Problem.
Copy out the text that follows each of the items below word for word, and leave the pictures out of your answer.

──────────────────────────────

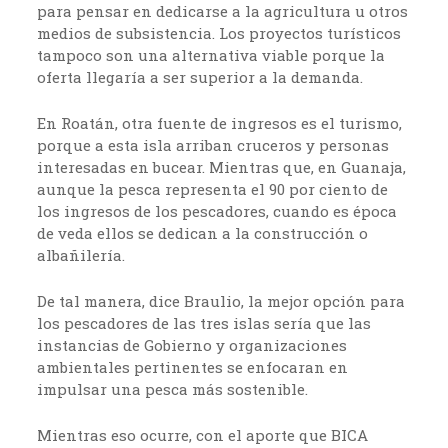
para pensar en dedicarse a la agricultura u otros
medios de subsistencia. Los proyectos turísticos
tampoco son una alternativa viable porque la
oferta llegaría a ser superior a la demanda.
En Roatán, otra fuente de ingresos es el turismo,
porque a esta isla arriban cruceros y personas
interesadas en bucear. Mientras que, en Guanaja,
aunque la pesca representa el 90 por ciento de
los ingresos de los pescadores, cuando es época
de veda ellos se dedican a la construcción o
albañilería.
De tal manera, dice Braulio, la mejor opción para
los pescadores de las tres islas sería que las
instancias de Gobierno y organizaciones
ambientales pertinentes se enfocaran en
impulsar una pesca más sostenible.
Mientras eso ocurre, con el aporte que BICA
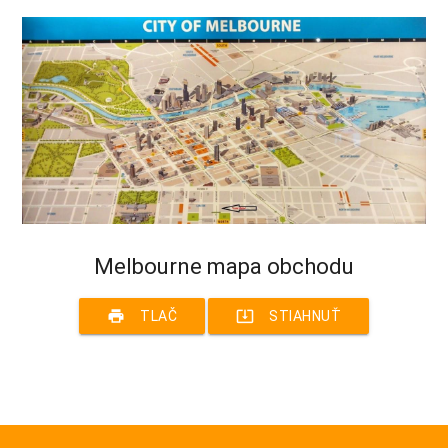
Melbourne mapa obchodu
print
system_update_alt
TLAČ
STIAHNUŤ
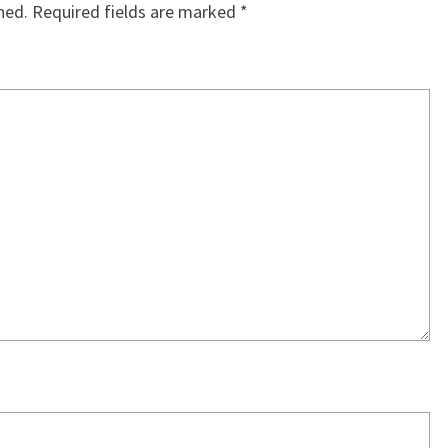
hed.
Required fields are marked
*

──────────────────────────────

Result of this task.
para pensar en dedicarse a la agricultura u otros
medios de subsistencia. Los proyectos turísticos
tampoco son una alternativa viable porque la
oferta llegaría a ser superior a la demanda.
En Roatán, otra fuente de ingresos es el turismo,
porque a esta isla arriban cruceros y personas
interesadas en bucear. Mientras que, en Guanaja,
aunque la pesca representa el 90 por ciento de
los ingresos de los pescadores, cuando es época
de veda ellos se dedican a la construcción o
albañilería.
De tal manera, dice Braulio, la mejor opción para
los pescadores de las tres islas sería que las
instancias de Gobierno y organizaciones
ambientales pertinentes se enfocaran en
impulsar una pesca más sostenible.
Mientras eso ocurre, con el aporte que BICA
Melbourne mapa obchodu
print
system_update_alt
TLAČ
STIAHNUŤ
hed.
Required fields are marked
*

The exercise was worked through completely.